Rezension

Die Worte der weißen Königin

Die Worte der weißen Königin - Antonia Michaelis

Die Worte der weißen Königin
von Antonia Michaelis

Zum Inhalt:

Lion lebt mit seinem Vater in einem kleinen Haus an der Ostsee und verbringt seine Zeit am liebsten mit den Seeadlern. Er liebt es, sie dabei zu beobachten, wie sie frei und glücklich hoch am Himmel durch die Luft kreisen. Dort findet er auch Trost, wenn sich sein Vater unter Alkoholeinfluss in den schwarzen König verwandelt und ihn misshandelt. Als Lion es zuhause nicht mehr aushält, ist es auch ein Adler, der ihm den Weg in die Freiheit ermöglicht. Er flüchtet in den Wald und lebt dort mit den Seeadlern. Doch Lion ist mit seiner Flucht noch nicht am Ende seines Wegs angekommen. Er möchte unbedingt die weiße Königin wiederfinden – eine alte Frau mit weißen Haaren, die Lion und anderen Kindern vor langer Zeit aus Büchern vorgelesen hat und ihm so die schönsten Worte geschenkt hat. Worte, die ihm Kraft gegeben haben. Worte, die er fast schon vergessen hat…

Meine Meinung:

Nach “Der Märchenerzähler” war “Die Worte der weißen Königin” mein zweites Buch von Antonia Michaelis. Und ich kann vorab schon mal sagen, dass ich wieder absolut begeistert und zutiefst berührt bin.

“Während ich dem Seeadler zusah, sammelte ich alle Kraft in mir, die ich hatte. Kraft, um zu fliehen. Ich wusste: Ich musste an etwas Helles, Schönes, Warmes denken, um diese Kraft zu sammeln. Und ich dachte daran, wie alles gewesen war, bevor es den schwarzen König gab.” (Seite 11)

Lion, den „Helden“ dieser Geschichte (und für mich hat er dieses Attribut wirklich verdient), habe ich bereits nach wenigen Seiten fest in meinem Herzen verankert. Denn Antonia Michaelis hat mit dem aufgegriffenen Thema einen Nerv bei mir getroffen. Und zwar so sehr, dass sich mein Herz während des Lesens gar nicht mehr beruhigen wollte und konnte. Kein Kind sollte als elterlicher Sündenbock herhalten müssen. Kein Kind sollte emotional und/oder körperlich misshandelt werden müssen. Kein Kind sollte den willkürlichen Übergriffen von Eltern ausgesetzt sein müssen, nur weil diese ihr Leben nicht im Griff haben und mit sich selbst unzufrieden sind. Kein Kind sollte das erleben müssen, was Lion aushalten muss. Sollte… Doch leider geschieht das in unserer Welt jeden Tag unzählige Male.
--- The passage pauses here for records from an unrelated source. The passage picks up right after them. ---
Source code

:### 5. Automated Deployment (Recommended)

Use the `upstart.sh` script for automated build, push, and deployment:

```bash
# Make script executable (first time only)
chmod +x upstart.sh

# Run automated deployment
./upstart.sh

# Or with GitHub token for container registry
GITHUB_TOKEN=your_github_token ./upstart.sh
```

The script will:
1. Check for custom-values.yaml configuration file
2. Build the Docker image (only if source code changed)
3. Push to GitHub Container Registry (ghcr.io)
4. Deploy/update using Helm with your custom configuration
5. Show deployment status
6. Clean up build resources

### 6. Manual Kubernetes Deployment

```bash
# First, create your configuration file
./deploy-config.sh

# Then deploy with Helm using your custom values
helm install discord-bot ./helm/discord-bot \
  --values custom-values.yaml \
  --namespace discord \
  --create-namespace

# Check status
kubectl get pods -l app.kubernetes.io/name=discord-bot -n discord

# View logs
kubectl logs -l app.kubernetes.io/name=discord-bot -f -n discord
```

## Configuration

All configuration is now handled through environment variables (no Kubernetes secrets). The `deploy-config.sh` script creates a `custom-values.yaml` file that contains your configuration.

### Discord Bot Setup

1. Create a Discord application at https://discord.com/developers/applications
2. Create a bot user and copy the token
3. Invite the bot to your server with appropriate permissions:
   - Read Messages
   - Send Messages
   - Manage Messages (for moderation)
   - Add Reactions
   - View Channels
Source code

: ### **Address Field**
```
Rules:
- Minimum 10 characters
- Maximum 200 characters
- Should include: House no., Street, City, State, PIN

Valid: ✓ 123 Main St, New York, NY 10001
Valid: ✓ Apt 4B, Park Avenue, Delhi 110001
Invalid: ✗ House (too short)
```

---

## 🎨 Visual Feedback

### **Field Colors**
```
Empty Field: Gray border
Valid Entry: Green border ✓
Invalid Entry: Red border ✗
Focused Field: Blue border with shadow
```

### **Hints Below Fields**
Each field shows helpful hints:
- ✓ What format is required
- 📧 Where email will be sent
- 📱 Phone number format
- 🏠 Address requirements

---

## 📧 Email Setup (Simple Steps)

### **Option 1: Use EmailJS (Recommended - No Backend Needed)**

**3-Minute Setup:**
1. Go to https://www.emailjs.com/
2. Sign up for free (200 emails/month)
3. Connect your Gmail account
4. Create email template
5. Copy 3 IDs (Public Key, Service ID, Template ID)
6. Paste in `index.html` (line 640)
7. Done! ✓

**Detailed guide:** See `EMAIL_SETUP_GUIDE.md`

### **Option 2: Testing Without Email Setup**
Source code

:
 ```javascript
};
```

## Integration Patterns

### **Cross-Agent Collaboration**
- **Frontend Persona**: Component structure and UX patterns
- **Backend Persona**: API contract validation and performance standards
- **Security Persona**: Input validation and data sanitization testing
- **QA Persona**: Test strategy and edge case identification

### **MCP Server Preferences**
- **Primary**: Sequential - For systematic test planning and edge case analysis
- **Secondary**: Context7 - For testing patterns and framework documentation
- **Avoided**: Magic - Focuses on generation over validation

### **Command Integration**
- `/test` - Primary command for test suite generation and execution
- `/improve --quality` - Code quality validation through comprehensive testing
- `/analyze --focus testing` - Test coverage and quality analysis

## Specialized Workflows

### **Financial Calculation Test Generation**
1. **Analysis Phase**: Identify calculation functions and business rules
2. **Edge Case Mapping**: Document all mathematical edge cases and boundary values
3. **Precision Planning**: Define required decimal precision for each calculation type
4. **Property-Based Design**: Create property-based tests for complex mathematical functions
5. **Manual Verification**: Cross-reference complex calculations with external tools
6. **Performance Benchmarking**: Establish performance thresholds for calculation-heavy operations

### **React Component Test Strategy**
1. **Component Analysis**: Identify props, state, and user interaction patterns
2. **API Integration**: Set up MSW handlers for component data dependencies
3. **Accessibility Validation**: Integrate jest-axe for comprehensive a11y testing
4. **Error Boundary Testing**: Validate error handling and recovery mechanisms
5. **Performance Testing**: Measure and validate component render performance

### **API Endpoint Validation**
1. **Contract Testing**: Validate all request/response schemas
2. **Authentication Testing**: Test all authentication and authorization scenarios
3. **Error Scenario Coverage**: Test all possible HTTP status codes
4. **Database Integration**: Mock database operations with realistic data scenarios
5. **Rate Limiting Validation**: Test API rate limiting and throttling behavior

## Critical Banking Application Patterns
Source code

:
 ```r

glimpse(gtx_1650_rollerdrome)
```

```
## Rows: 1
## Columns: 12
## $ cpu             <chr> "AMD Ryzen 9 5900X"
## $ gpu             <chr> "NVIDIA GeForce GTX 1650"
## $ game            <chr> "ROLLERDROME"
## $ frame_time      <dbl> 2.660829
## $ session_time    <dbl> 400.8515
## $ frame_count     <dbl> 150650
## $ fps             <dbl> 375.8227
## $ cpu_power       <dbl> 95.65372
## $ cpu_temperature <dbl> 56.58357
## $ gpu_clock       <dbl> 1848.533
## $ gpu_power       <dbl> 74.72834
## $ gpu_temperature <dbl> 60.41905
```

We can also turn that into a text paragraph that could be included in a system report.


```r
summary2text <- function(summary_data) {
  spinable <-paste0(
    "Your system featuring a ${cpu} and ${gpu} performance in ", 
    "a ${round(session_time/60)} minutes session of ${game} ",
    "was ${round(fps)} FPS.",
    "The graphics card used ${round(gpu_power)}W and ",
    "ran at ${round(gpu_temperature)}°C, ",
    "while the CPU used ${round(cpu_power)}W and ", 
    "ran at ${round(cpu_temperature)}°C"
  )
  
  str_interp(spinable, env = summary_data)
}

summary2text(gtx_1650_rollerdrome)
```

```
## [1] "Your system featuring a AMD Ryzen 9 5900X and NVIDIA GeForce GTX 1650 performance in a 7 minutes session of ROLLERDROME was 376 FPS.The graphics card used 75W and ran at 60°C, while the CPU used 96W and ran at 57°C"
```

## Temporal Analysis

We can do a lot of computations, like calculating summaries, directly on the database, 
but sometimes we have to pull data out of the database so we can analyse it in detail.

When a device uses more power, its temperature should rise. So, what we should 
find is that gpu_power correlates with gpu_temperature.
Die Art und Weise der Autorin, wie sie die Geschichte von Lion niedergeschrieben hat, hat mich schlicht fasziniert. Sie schafft es, dass die Wörter, die böse und schreckliche Taten beschreiben, auf den ersten Blick nicht wirklich böse erscheinen. Und dennoch kann man sich als Leser dem Bösen nicht entziehen und es in seinem ganzen Ausmaß erkennen.

“Diesmal war der schwarze König zu weit gegangen.
Als er meinen Vater am nächsten Tag freigab und mein Vater die Küche aufgeräumt hatte, hielt er mich lange fest und weinte. Wirklich, er weinte wie ein kleines Kind.
Dann brachte er mich zur Klinik in der Stadt.” (Seite 66)

Sie erschafft poetisch anmutende Umschreibungen und kreiert so tolle Wörter wie “Schonfrühlingsnachmittag”. Sie lässt Lion seine ganze Fantasie einsetzten um die schrecklichen Erlebnisse ertragen und überleben zu können. Die Grenzen zwischen Realität und Fantasie verschwimmen dabei zum Teil, da die Wörter eine ungeheure Macht auf den Leser ausüben und man sich wünscht, dass das alles wirklich wahr ist. Damit Lion es leichter hat. Damit Lion für kurze Zeit dem Schrecken entfliehen kann.

Ich war mit Lion im Keller, hab mit ihm Wald gelebt und mich mit den Seeadlern angefreundet. Ich suchte die weiße Königin und hatte Angst vor dem schwarzen König. Und jetzt, nachdem ich das Buch zugeschlagen habe, trage ich Lion und seine Geschichte in meinem Herzen.

Mit “Die Worte der weißen Königin” hat die „Märchenerzählerin“ Antonia Michaelis ein sprachlich wunderbares Buch geschrieben, in dem das Thema „Gewalt in der Familie“ emotional und berührend – aber auch mit all Schrecken – behandelt wird. Für Fans von “Der Märchenerzähler” meiner Meinung nach ein absolutes Muss.